*Условие задания*
Допишите продолжение приведенного ниже фрагмента о критике Канта у Флоренского, начиная сразу после его последнего предложения.

*Выбранный фрагмент*
┏━━

Поскольку борьба с Кантом у о. Павла столь эмоциональна, то неудивительно, что он иногда впадает в преувеличения. Так, например, он практически отождествляет кантовское мировоззрение с возрожденческим, с чем мы согласиться не можем, хотя, конечно, некоторые базовые моменты Реформации и Просвещения, философски воплощенные Кантом, уже были заложены в культуре Возрождения. Такой подход затеняет переходной характер ренессансной культуры. Суть кантовского опыта, говорит Флоренский, в «невозможности встретиться с областью самодовлеющего»[170]. Но Ренессанс все-таки не вполне порвал с этой возможностью. Об этом свидетельствуют неоплатоновские и герметические тенденции в его культуре, отчасти сочетаемые с христианством, а отчасти ориентированные на возобновление древних языческих культов (например, у Дж. Бруно). Кроме того, эпистема возрожденской мысли, если принять схему Фуко, близка античному и средневековому типу мысли, для которого характерно использование понятий симпатии и антипатии, а не опытно-научно верифицируемого равенства.

┗━━

(Расшифрованный текст страниц)
┏━━

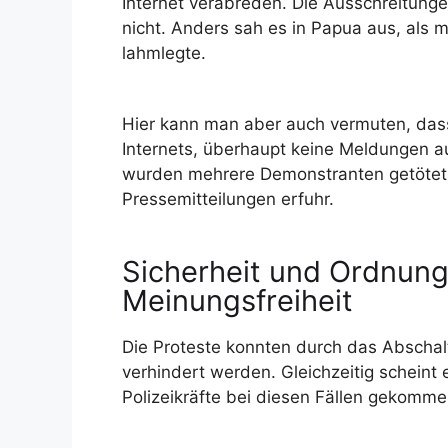
Internet verabreden. Die Ausschreitunge
nicht. Anders sah es in Papua aus, als 
lahmlegte.
Hier kann man aber auch vermuten, dass
Internets, überhaupt keine Meldungen au
wurden mehrere Demonstranten getötet
Pressemitteilungen erfuhr.
Sicherheit und Ordnung
Meinungsfreiheit
Die Proteste konnten durch das Abschalt
verhindert werden. Gleichzeitig schein
Polizeikräfte bei diesen Fällen gekomme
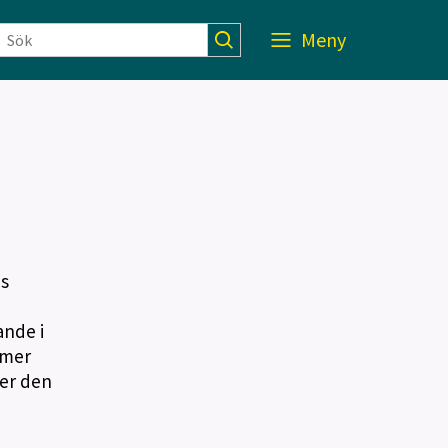
Meny
ns
ande i
mmer
ver den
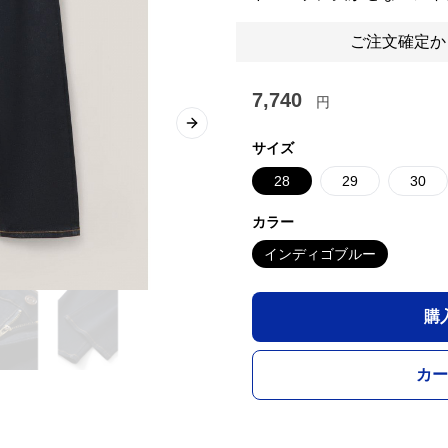
ご注文確定か
7,740
円
Next slide
サイズ
28
29
30
カラー
インディゴブルー
購
カー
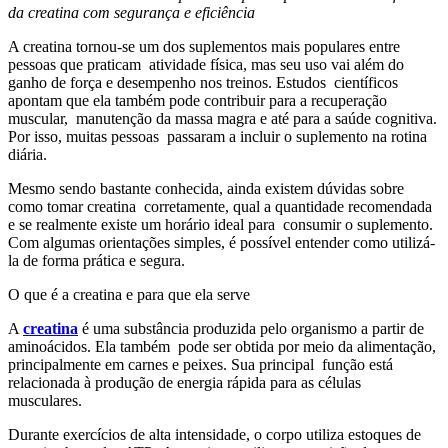
da creatina com segurança e eficiência
A creatina tornou-se um dos suplementos mais populares entre
pessoas que praticam atividade física, mas seu uso vai além do
ganho de força e desempenho nos treinos. Estudos científicos
apontam que ela também pode contribuir para a recuperação
muscular, manutenção da massa magra e até para a saúde cognitiva.
Por isso, muitas pessoas passaram a incluir o suplemento na rotina
diária.
Mesmo sendo bastante conhecida, ainda existem dúvidas sobre
como tomar creatina corretamente, qual a quantidade recomendada
e se realmente existe um horário ideal para consumir o suplemento.
Com algumas orientações simples, é possível entender como utilizá-
la de forma prática e segura.
O que é a creatina e para que ela serve
A
creatina
é uma substância produzida pelo organismo a partir de
aminoácidos. Ela também pode ser obtida por meio da alimentação,
principalmente em carnes e peixes. Sua principal função está
relacionada à produção de energia rápida para as células
musculares.
Durante exercícios de alta intensidade, o corpo utiliza estoques de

┗━━

*Ваш ответ*
«Платонизм, в особенности церковное миропонимание, – говорит о. Павел, – имеет в виду благое и святое, кантовское – злое и греховное»[171]. Это итоговое определение причин неприятия им Канта носит религиозно-мировоззренческий характер, выходя за рамки собственно философии. Церковное миропонимание определено здесь как разновидность платонизма. Флоренский не просто сближает языческий платонизм и христианское миропонимание. Нет, он прямо считает последнее формой платонизма. С этой точкой зрения трудно согласиться. Но перейдем к философской аргументации Флоренского против кантовской философии. Ключевым ее принципом он считает автономию разума, изолированного от живой духовной реальности, приводя соответствующую цитату из К. Фишера, определяющую автономию у Канта как род эгоцентризма. Итак, первый пункт для философского расхождения с Кантом – пафос самоопределения из чистого разума, автономии субъекта. Второй момент с ним тесно связанный – кантовская философия, помещает весь мир внутрь опыта субъекта. Кроме того, говорит о. Павел, у Канта лукаво смешиваются субъект с объектом и в результате ум, жаждущий истины, тонет в кенигсбергском тумане.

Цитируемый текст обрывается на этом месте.